→ What you have to do:
Set down the records that follow exactly, every line of them.

[Provided data — start]

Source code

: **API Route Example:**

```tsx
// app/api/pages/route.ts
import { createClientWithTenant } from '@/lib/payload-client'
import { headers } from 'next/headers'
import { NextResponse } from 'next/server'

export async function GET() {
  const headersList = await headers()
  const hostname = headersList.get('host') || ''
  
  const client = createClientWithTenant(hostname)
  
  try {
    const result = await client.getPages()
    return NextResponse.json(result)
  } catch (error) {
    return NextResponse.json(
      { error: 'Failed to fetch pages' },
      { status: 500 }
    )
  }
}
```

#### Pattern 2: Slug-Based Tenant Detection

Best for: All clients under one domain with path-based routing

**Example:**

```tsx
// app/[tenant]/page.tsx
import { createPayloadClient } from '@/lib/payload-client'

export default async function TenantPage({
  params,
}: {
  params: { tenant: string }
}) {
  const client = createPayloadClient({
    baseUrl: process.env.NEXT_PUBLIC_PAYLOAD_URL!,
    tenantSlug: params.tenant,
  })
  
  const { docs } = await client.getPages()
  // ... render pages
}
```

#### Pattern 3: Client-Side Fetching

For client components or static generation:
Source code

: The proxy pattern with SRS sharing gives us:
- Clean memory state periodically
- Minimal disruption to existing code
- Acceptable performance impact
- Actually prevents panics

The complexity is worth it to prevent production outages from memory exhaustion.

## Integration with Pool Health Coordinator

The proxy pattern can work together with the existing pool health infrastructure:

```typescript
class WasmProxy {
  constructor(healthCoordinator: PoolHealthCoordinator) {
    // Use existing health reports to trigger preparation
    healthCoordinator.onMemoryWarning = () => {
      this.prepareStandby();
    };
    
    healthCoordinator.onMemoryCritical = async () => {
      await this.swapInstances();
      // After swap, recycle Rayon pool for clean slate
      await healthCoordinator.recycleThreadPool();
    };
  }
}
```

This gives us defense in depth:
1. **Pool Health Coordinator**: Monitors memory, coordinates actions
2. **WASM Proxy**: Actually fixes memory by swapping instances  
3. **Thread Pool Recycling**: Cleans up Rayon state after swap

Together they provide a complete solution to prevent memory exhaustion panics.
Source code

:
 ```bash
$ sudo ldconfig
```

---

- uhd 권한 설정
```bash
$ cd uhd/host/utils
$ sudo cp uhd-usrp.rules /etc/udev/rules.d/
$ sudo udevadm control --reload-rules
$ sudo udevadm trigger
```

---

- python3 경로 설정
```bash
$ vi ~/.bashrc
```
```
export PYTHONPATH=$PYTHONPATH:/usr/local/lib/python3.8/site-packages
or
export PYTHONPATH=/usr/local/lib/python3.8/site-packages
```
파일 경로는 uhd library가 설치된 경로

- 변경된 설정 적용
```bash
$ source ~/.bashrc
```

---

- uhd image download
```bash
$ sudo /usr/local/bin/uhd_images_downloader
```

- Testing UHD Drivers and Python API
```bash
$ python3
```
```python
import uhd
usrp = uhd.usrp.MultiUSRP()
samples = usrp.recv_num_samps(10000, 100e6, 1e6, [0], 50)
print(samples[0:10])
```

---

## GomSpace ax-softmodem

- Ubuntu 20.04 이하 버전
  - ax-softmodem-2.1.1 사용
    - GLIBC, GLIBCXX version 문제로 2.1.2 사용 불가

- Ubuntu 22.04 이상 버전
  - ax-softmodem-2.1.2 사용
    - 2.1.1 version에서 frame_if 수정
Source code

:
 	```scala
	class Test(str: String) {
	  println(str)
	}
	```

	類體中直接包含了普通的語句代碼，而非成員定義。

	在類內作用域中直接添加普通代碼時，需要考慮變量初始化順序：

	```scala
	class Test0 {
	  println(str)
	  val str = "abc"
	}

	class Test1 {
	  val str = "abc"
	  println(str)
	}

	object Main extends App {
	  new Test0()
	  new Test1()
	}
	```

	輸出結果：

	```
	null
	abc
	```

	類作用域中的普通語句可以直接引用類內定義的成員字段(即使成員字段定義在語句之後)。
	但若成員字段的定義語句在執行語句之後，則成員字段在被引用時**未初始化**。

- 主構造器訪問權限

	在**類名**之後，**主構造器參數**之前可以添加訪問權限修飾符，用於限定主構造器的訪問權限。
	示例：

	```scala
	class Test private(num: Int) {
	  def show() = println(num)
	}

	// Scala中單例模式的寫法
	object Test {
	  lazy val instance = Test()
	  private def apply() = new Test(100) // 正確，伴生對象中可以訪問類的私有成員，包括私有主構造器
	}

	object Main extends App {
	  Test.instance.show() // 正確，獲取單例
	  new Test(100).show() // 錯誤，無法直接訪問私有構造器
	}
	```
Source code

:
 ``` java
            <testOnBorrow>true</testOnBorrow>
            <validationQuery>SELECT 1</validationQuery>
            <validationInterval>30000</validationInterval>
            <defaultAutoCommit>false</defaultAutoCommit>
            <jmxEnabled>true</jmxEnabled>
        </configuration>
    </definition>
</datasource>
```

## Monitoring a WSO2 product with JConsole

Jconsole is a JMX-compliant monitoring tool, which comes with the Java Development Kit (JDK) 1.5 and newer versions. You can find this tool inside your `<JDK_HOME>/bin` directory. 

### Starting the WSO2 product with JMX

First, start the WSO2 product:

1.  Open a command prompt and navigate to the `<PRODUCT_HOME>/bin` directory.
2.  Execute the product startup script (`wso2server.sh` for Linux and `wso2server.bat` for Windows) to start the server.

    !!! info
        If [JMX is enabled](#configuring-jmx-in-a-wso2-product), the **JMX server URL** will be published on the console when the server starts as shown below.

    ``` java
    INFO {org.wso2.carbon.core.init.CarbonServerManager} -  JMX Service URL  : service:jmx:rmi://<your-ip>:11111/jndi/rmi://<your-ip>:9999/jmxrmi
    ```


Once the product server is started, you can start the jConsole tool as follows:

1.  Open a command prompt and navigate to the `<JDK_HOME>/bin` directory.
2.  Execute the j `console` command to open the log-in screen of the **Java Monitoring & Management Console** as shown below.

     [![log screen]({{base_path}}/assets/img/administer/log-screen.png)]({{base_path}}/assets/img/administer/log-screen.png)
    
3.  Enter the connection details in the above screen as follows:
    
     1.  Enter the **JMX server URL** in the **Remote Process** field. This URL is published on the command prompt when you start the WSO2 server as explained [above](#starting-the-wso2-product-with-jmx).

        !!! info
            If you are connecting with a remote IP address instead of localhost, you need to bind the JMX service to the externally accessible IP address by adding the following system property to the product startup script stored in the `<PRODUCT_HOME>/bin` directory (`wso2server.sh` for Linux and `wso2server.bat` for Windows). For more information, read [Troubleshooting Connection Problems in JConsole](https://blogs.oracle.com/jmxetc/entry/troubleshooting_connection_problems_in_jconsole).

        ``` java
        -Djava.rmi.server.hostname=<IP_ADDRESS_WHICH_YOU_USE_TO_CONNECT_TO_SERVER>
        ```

[Provided data — finish]

→ Reply:
Source code

: **API Route Example:**

```tsx
// app/api/pages/route.ts
import { createClientWithTenant } from '@/lib/payload-client'
import { headers } from 'next/headers'
import { NextResponse } from 'next/server'

export async function GET() {
  const headersList = await headers()
  const hostname = headersList.get('host') || ''
  
  const client = createClientWithTenant(hostname)
  
  try {
    const result = await client.getPages()
    return NextResponse.json(result)
  } catch (error) {
    return NextResponse.json(
      { error: 'Failed to fetch pages' },
      { status: 500 }
    )
  }
}
```

#### Pattern 2: Slug-Based Tenant Detection

Best for: All clients under one domain with path-based routing

**Example:**

```tsx
// app/[tenant]/page.tsx
import { createPayloadClient } from '@/lib/payload-client'

export default async function TenantPage({
  params,
}: {
  params: { tenant: string }
}) {
  const client = createPayloadClient({
    baseUrl: process.env.NEXT_PUBLIC_PAYLOAD_URL!,
    tenantSlug: params.tenant,
  })
  
  const { docs } = await client.getPages()
  // ... render pages
}
```

#### Pattern 3: Client-Side Fetching

For client components or static generation:
Source code

: The proxy pattern with SRS sharing gives us:
- Clean memory state periodically
- Minimal disruption to existing code
- Acceptable performance impact
- Actually prevents panics

The complexity is worth it to prevent production outages from memory exhaustion.

## Integration with Pool Health Coordinator

The proxy pattern can work together with the existing pool health infrastructure:

```typescript
class WasmProxy {
  constructor(healthCoordinator: PoolHealthCoordinator) {
    // Use existing health reports to trigger preparation
    healthCoordinator.onMemoryWarning = () => {
      this.prepareStandby();
    };
    
    healthCoordinator.onMemoryCritical = async () => {
      await this.swapInstances();
      // After swap, recycle Rayon pool for clean slate
      await healthCoordinator.recycleThreadPool();
    };
  }
}
```

This gives us defense in depth:
1. **Pool Health Coordinator**: Monitors memory, coordinates actions
2. **WASM Proxy**: Actually fixes memory by swapping instances  
3. **Thread Pool Recycling**: Cleans up Rayon state after swap

Together they provide a complete solution to prevent memory exhaustion panics.
Source code

:
 ```bash
$ sudo ldconfig
```

---

- uhd 권한 설정
```bash
$ cd uhd/host/utils
$ sudo cp uhd-usrp.rules /etc/udev/rules.d/
$ sudo udevadm control --reload-rules
$ sudo udevadm trigger
```

---

- python3 경로 설정
```bash
$ vi ~/.bashrc
```
```
export PYTHONPATH=$PYTHONPATH:/usr/local/lib/python3.8/site-packages
or
export PYTHONPATH=/usr/local/lib/python3.8/site-packages
```
파일 경로는 uhd library가 설치된 경로

- 변경된 설정 적용
```bash
$ source ~/.bashrc
```

---

- uhd image download
```bash
$ sudo /usr/local/bin/uhd_images_downloader
```

- Testing UHD Drivers and Python API
```bash
$ python3
```
```python
import uhd
usrp = uhd.usrp.MultiUSRP()
samples = usrp.recv_num_samps(10000, 100e6, 1e6, [0], 50)
print(samples[0:10])
```

---

## GomSpace ax-softmodem

- Ubuntu 20.04 이하 버전
  - ax-softmodem-2.1.1 사용
    - GLIBC, GLIBCXX version 문제로 2.1.2 사용 불가

- Ubuntu 22.04 이상 버전
  - ax-softmodem-2.1.2 사용
    - 2.1.1 version에서 frame_if 수정
Source code

:
 	```scala
	class Test(str: String) {
	  println(str)
	}
	```

	類體中直接包含了普通的語句代碼，而非成員定義。

	在類內作用域中直接添加普通代碼時，需要考慮變量初始化順序：

	```scala
	class Test0 {
	  println(str)
	  val str = "abc"
	}

	class Test1 {
	  val str = "abc"
	  println(str)
	}

	object Main extends App {
	  new Test0()
	  new Test1()
	}
	```

	輸出結果：

	```
	null
	abc
	```

	類作用域中的普通語句可以直接引用類內定義的成員字段(即使成員字段定義在語句之後)。
	但若成員字段的定義語句在執行語句之後，則成員字段在被引用時**未初始化**。

- 主構造器訪問權限

	在**類名**之後，**主構造器參數**之前可以添加訪問權限修飾符，用於限定主構造器的訪問權限。
	示例：

	```scala
	class Test private(num: Int) {
	  def show() = println(num)
	}

	// Scala中單例模式的寫法
	object Test {
	  lazy val instance = Test()
	  private def apply() = new Test(100) // 正確，伴生對象中可以訪問類的私有成員，包括私有主構造器
	}

	object Main extends App {
	  Test.instance.show() // 正確，獲取單例
	  new Test(100).show() // 錯誤，無法直接訪問私有構造器
	}
	```
Source code

:
 ``` java
            <testOnBorrow>true</testOnBorrow>
            <validationQuery>SELECT 1</validationQuery>
            <validationInterval>30000</validationInterval>
            <defaultAutoCommit>false</defaultAutoCommit>
            <jmxEnabled>true</jmxEnabled>
        </configuration>
    </definition>
</datasource>
```

## Monitoring a WSO2 product with JConsole

Jconsole is a JMX-compliant monitoring tool, which comes with the Java Development Kit (JDK) 1.5 and newer versions. You can find this tool inside your `<JDK_HOME>/bin` directory. 

### Starting the WSO2 product with JMX

First, start the WSO2 product:

1.  Open a command prompt and navigate to the `<PRODUCT_HOME>/bin` directory.
2.  Execute the product startup script (`wso2server.sh` for Linux and `wso2server.bat` for Windows) to start the server.

    !!! info
        If [JMX is enabled](#configuring-jmx-in-a-wso2-product), the **JMX server URL** will be published on the console when the server starts as shown below.

    ``` java
    INFO {org.wso2.carbon.core.init.CarbonServerManager} -  JMX Service URL  : service:jmx:rmi://<your-ip>:11111/jndi/rmi://<your-ip>:9999/jmxrmi
    ```


Once the product server is started, you can start the jConsole tool as follows:

1.  Open a command prompt and navigate to the `<JDK_HOME>/bin` directory.
2.  Execute the j `console` command to open the log-in screen of the **Java Monitoring & Management Console** as shown below.

     [![log screen]({{base_path}}/assets/img/administer/log-screen.png)]({{base_path}}/assets/img/administer/log-screen.png)
    
3.  Enter the connection details in the above screen as follows:
    
     1.  Enter the **JMX server URL** in the **Remote Process** field. This URL is published on the command prompt when you start the WSO2 server as explained [above](#starting-the-wso2-product-with-jmx).

        !!! info
            If you are connecting with a remote IP address instead of localhost, you need to bind the JMX service to the externally accessible IP address by adding the following system property to the product startup script stored in the `<PRODUCT_HOME>/bin` directory (`wso2server.sh` for Linux and `wso2server.bat` for Windows). For more information, read [Troubleshooting Connection Problems in JConsole](https://blogs.oracle.com/jmxetc/entry/troubleshooting_connection_problems_in_jconsole).

        ``` java
        -Djava.rmi.server.hostname=<IP_ADDRESS_WHICH_YOU_USE_TO_CONNECT_TO_SERVER>
        ```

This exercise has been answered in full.